Well behind them now, and unremarked upon, a puff of black smoke oozed out of the crack that led to Fifth Avenue.
The notion that one could buy anything, absolutely anything, in New York was never more apparent than on 67½ Street. Shops sold unusual cooking ware, unique clothing, remarkable furniture, gourmet imported food, and a great deal more. A rambling used bookstore offered not only publications of recent vintage but incunabula, scrolls, delicately painted papyrus, inscribed cuneiform tablets (including the rare paperback editions), and petroglyphs of particular significance. In the window, held in place by a spell that served the same purpose as a paper book jacket did for more mundane publications, was a supposedly lost poem by the famed Sufi master Ismandar. It floated in the air like colored smoke.

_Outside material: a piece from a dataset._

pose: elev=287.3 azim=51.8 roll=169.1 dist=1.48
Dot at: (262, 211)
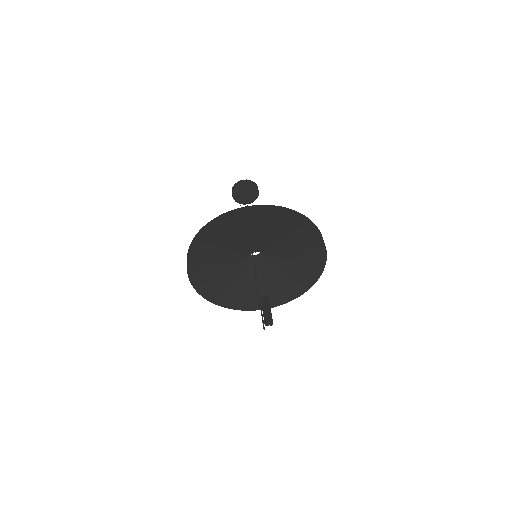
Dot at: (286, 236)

Resuming their walk, the Deavys passed more shops. Reaching the intersection of 67½ and Stark Avenue, they paused before the flow of thundering cross traffic, watching the streetlight. Only when it put out a double field of force, holding back the ferocious, snarling traffic on Stark, did they and their fellow pedestrians cross
in response to the backlit sign that instead of Go or Walk declaimed clearly Hurry or Die.

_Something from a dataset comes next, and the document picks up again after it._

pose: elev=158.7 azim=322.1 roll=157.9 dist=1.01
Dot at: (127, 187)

And then, there it was, halfway down the next block, nestled snugly in between a hardwhere store—a travel agency for the metaphysically challenged—on one side and a bakery—“No matter who or what it is, we can make flour out of it.”—on the other.
“‘Tybolt the Butcher.’” Rose read the sign aloud. Her gaze dropped to the leaded glass front window. The display behind it featured a tasteful, even elegantly arranged selection of choice chops, steaks, sausage both cased and ground, bacon, poultry, and seafood. One sign shouted a cut-price sale on fresh calamari, which should have rung a bell in Simwan’s memory, but did not. There was also a Grade-A sticker from the City of New York Health Department, a couple of framed reviews (one from the Alternate Times, the other from Rampant Carnivore magazine), and a small map of the world known and unknown with tiny hovering stars marking the sources of the shop’s more exotic cuts.
“I’m getting hungry,” Amber announced after studying the offerings in the window. “Maybe they serve sandwiches, or something.”
“I’m hungry, too,” Simwan admitted. Ordering lunch would give them more time to study their surroundings and decide how best to proceed, as well as providing an excuse for lingering inside.
The interior of the butcher shop was a mix of the ultramodern and the ancient. The slats that made up the wooden floor were thick as ceiling beams and covered with a coating of fine sawdust. “To soak up any errant liquids,” the ever-knowledgeable Pithfwid tactfully pointed out. On the other hand, the glass-fronted refrigerated compartments were made of spotless stainless steel, as were the several towering, jammed-together, front-opening freezers that formed a wall near the back of the shop.